その中には、ティアナとの仲を取り持ってほしいという輩も現れた。それはすべて、婚約破棄されてまだ日が浅いので、もう少しそっとしておいてほしいというレインの配慮で潰されている。
「この国の爵位が下か、同等ならあしらえるけど、上の立場や他国になってくると、僕や父でも対応できない」
公爵や侯爵となれば、伯爵の父では断り切れない。今のところ申し込みをしてくる者はいないが、ティアナに会いたいという者がいた場合、そこは王子が抑え込んでくれることを期待しているらしい。
王子もティアナに借りがある。困っていたら助けてくれるだろう。だが、他国の王子となれば話が変わってくる。
「その王子というのは?」
「東側のクリュート国の第3王子、エドワード=デュ=クリュート殿下」
ブロファリト王国は北に山脈、南に海があり、東西を他国に挟まれた国になる。その東側にあたるクリュート国には3人の王子がいる。上の2人はすでに結婚し、3番目の王子は現在結婚相手を探している最中だった。
「別に私である必要はないと思うんだけど」
「それが、その王子、どうもティアナに一目ぼれしていたらしい」
「え?」
それは初耳だった。
「ティアナがリンド王子の婚約者になった頃、パーティーに隣国の王子も呼ばれていたんだが、そのパーティーでティアナを見初めたらしい」
「それって、2年以上前の話じゃ」
リンドと婚約した頃ならば、2年半前になる。その頃婚約者のお披露目として、何度かパーティーに参加した。その中のどこかで、隣国の王子に見初められたようだ。

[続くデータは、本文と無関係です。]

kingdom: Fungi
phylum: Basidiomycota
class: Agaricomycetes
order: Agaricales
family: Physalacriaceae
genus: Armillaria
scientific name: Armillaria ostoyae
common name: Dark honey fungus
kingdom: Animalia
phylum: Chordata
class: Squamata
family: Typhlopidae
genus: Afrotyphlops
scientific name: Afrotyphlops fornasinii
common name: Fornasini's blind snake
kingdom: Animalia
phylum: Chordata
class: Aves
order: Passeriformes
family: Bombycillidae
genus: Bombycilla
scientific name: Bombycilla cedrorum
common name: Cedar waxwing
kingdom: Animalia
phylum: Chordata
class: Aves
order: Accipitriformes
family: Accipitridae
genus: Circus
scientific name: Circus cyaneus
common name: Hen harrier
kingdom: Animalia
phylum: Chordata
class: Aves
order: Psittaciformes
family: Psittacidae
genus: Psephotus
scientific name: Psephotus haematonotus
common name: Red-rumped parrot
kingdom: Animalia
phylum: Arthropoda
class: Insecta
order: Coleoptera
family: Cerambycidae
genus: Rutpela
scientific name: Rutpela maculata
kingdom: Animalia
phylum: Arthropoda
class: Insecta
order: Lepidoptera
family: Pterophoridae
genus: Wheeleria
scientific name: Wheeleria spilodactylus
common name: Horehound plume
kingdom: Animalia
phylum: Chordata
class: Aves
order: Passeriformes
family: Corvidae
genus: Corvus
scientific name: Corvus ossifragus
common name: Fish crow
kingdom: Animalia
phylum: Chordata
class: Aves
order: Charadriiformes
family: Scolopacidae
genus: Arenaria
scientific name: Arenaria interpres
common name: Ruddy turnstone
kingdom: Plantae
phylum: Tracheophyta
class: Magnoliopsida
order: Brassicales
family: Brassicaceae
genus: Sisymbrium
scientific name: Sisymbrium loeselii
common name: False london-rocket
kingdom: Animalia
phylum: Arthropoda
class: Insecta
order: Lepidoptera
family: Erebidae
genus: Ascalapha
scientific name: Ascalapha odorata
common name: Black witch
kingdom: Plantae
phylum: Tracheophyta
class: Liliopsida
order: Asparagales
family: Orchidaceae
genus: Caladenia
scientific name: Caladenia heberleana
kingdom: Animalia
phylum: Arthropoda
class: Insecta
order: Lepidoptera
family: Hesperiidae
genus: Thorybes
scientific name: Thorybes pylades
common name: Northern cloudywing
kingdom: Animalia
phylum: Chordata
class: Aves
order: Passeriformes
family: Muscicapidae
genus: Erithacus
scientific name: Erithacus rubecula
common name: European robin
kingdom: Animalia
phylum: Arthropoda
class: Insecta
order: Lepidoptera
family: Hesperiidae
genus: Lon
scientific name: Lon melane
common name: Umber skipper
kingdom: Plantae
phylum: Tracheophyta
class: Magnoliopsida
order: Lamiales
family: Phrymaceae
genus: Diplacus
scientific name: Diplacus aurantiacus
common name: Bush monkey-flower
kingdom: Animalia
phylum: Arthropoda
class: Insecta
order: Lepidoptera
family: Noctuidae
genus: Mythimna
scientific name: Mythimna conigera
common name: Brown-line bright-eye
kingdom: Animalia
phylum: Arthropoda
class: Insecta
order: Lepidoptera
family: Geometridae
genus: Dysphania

「ティアナはリンド王子の婚約者として紹介されたから、そこで諦めたようなんだけど、今回婚約破棄の情報を耳にして、それならと手を上げてきたみたいでね」
2年半の間に、エドワードには結局婚約者が見つからなかった。そんなときに一目ぼれした伯爵令嬢が婚約破棄されたと聞いて、申し込みをしてきたらしい。
「隣国の王子との縁談だ。伯爵家ではどうすることもできない」
レインのため息に、ティアナは天井を見上げることしかできなかった。視線を上げると、いつの間にか後ろに立っていたクロードと目が合ったが、彼の視線が冷たいように感じたのは気のせいだったかもしれない。